Because depression is commonplace. It affects almost seven percent of American adults today, according to the Depression and Bipolar Support Alliance. And it’s especially commonplace on college campuses and among our age group. Unfortunately, its commonness doesn’t mean its victims usually get the help they need. Almost two out of three people don’t receive treatment.


With the resources Temple offers, though, there’s no reason students struggling with depression shouldn’t get help. Tuttleman Counseling Services on Liacouras Walk offers resources for students struggling with their mental health or even just struggling with difficult circumstances, like family troubles or a dysfunctional relationship. There’s information on sexuality, abuse, even getting along with a roommate.
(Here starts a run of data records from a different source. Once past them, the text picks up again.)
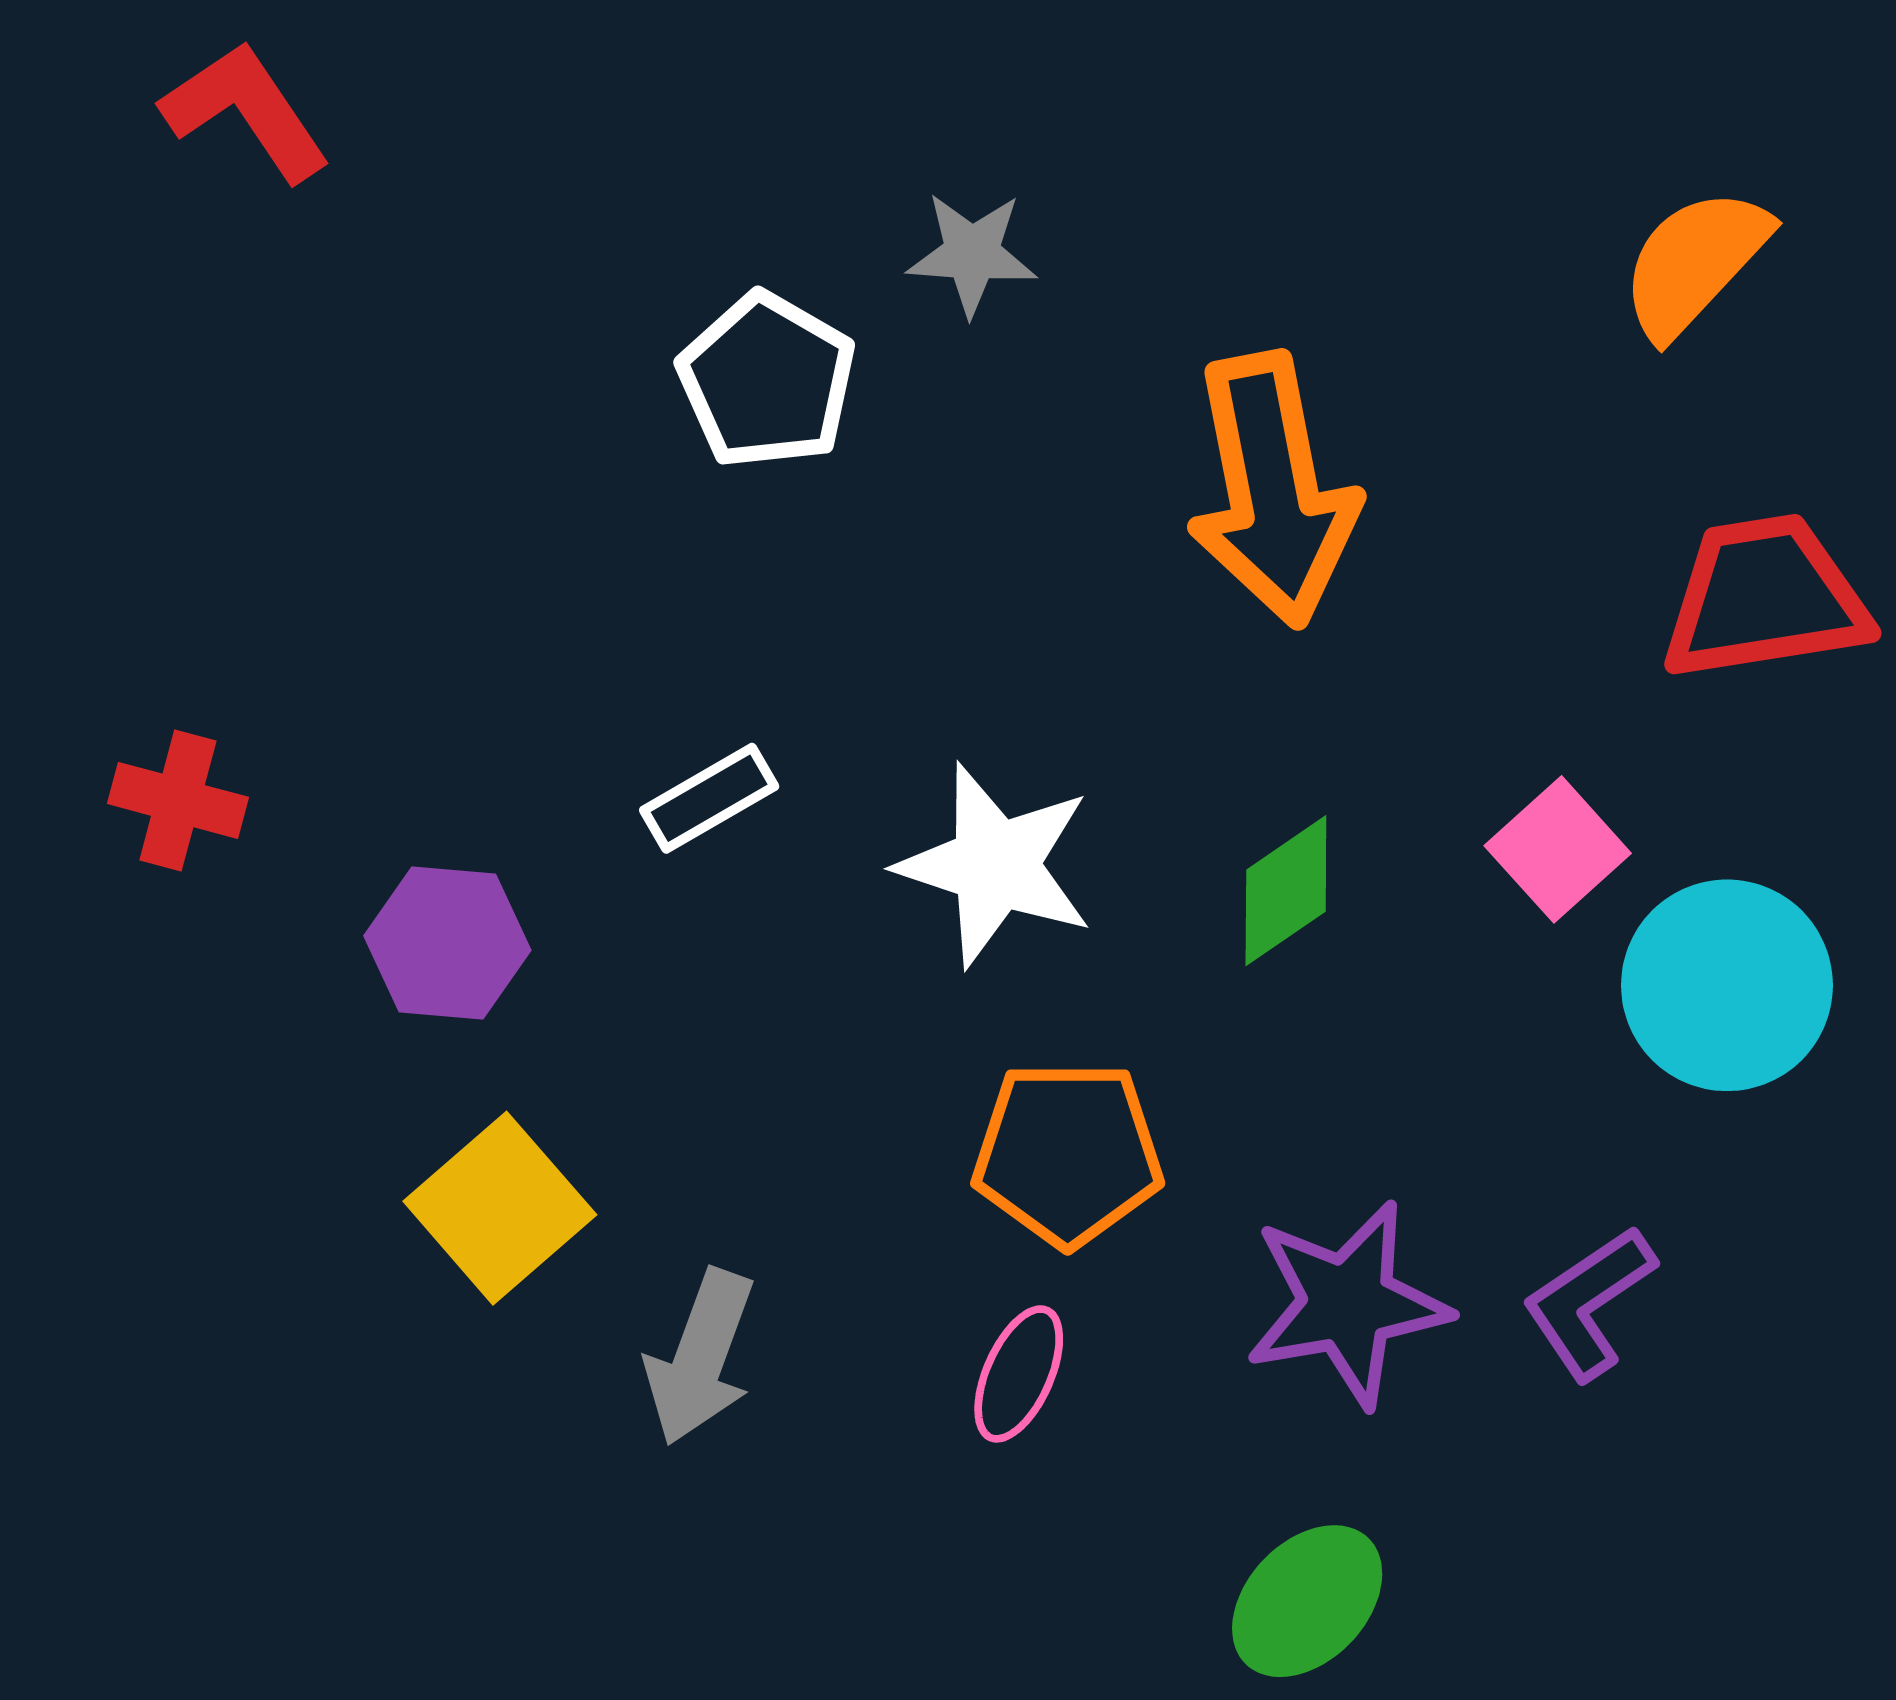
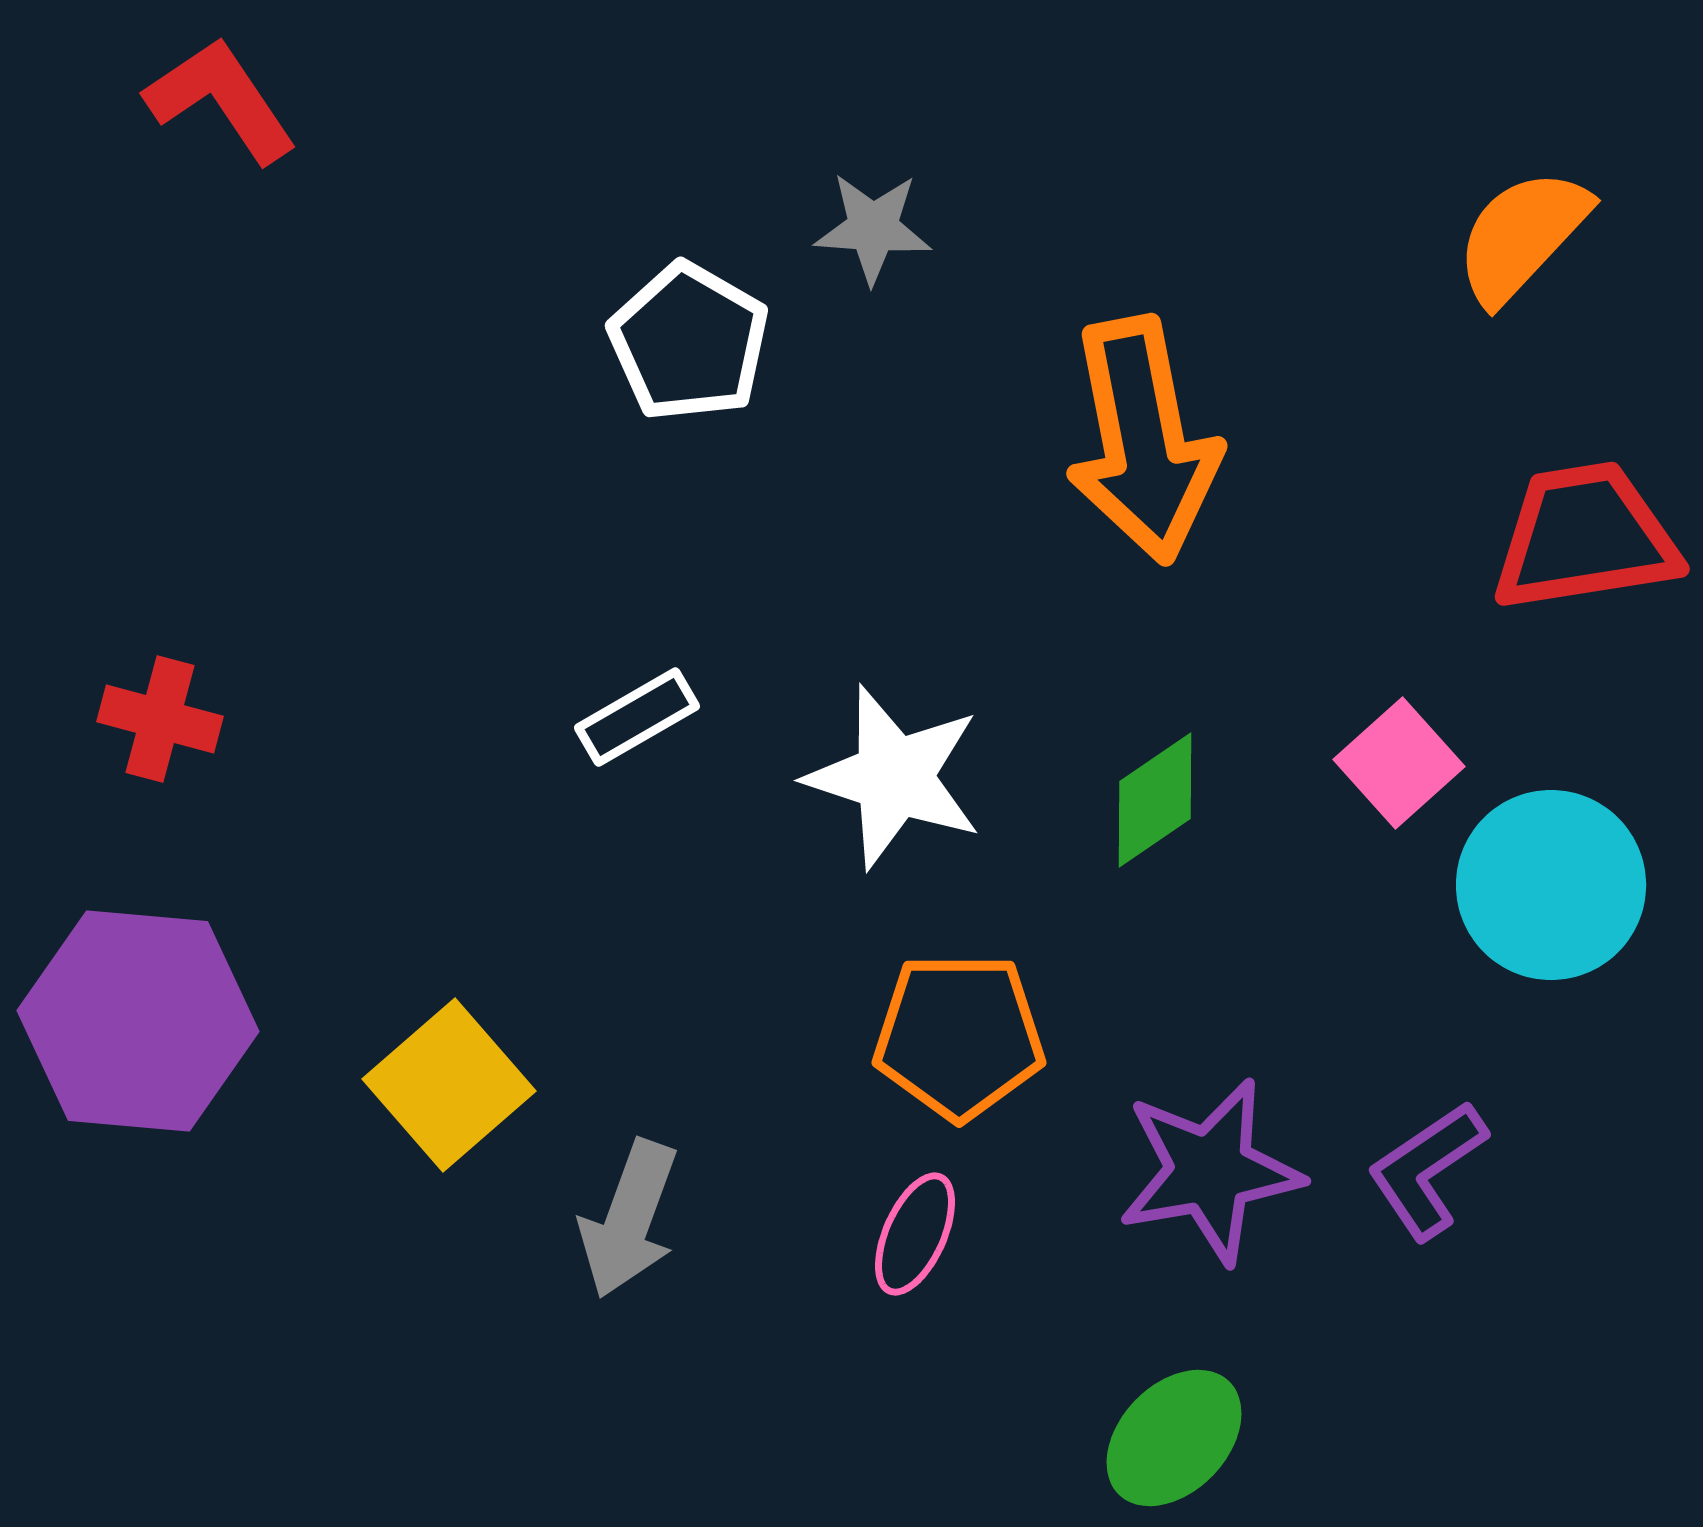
purple hexagon: (447, 943) -> (138, 1021), moved, size x1.6

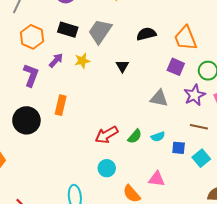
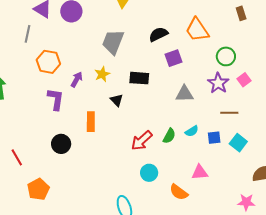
black rectangle: (68, 30) -> (139, 78), moved
black triangle: (122, 66) -> (117, 100), moved
purple square: (176, 67) -> (173, 58), moved, turned -30
black circle: (26, 120) -> (61, 144), size x0.7

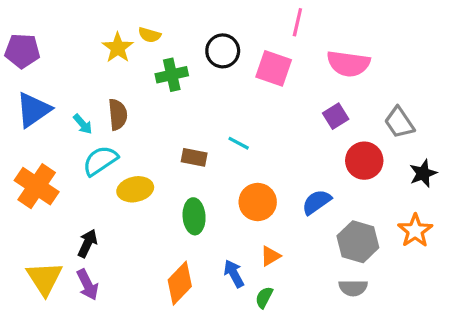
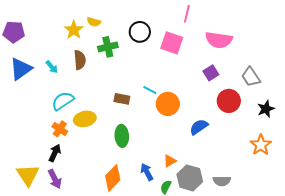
brown semicircle: (118, 115) -> (80, 60), moved
cyan arrow: (83, 124) -> (52, 67), moved
orange cross: (37, 186) -> (60, 129), moved, size x0.6
orange circle: (258, 202) -> (168, 104), moved
gray hexagon: (358, 242) -> (190, 178), moved

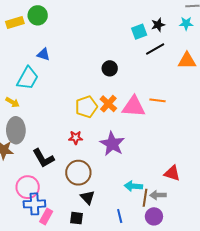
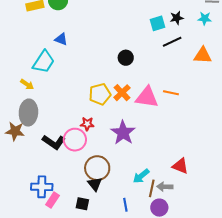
black L-shape: (43, 158) -> (54, 142), turned -30
brown circle: (78, 173) -> (97, 168), moved
cyan arrow: (133, 186) -> (141, 176), turned -48
pink circle: (28, 187) -> (75, 140), moved

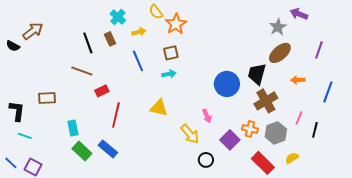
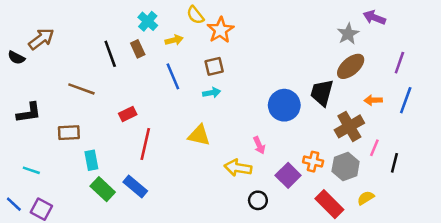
brown line: (82, 71) -> (81, 89), moved
blue line: (328, 92) -> (406, 100), moved
brown rectangle: (47, 98) -> (69, 133), moved
brown cross: (266, 101) -> (349, 126), moved
black L-shape: (17, 111) -> (29, 113), moved, turned 75
yellow arrow: (190, 134) -> (238, 168), turned 140

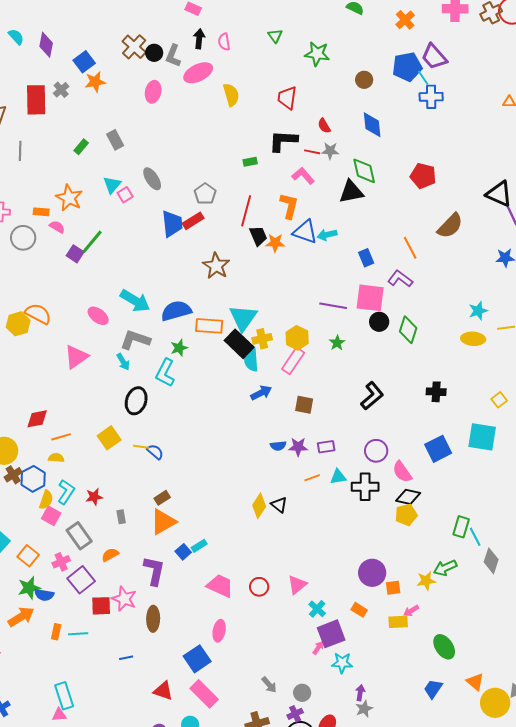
If you don’t feel comfortable talking to someone, there are other options. Students can request to see a therapist or just pick up some literature to read through in private. The self-help center provides activities to cope with stress, something all college students have experienced, even if they don’t have a diagnosed anxiety disorder. The options for help at school are almost limitless—there’s no reason for you not to take care of yourself.

By acknowledging the difficulties depression posed to me as a student, I ended up going a little easier on myself. I accepted that I couldn’t go the astronomical lengths I saw other students going to for a grade. Pulling regular all-nighters at the tech to maintain straight A’s came with side effects I couldn’t risk. My academic performance and future career, while important, could not take priority over my mental health.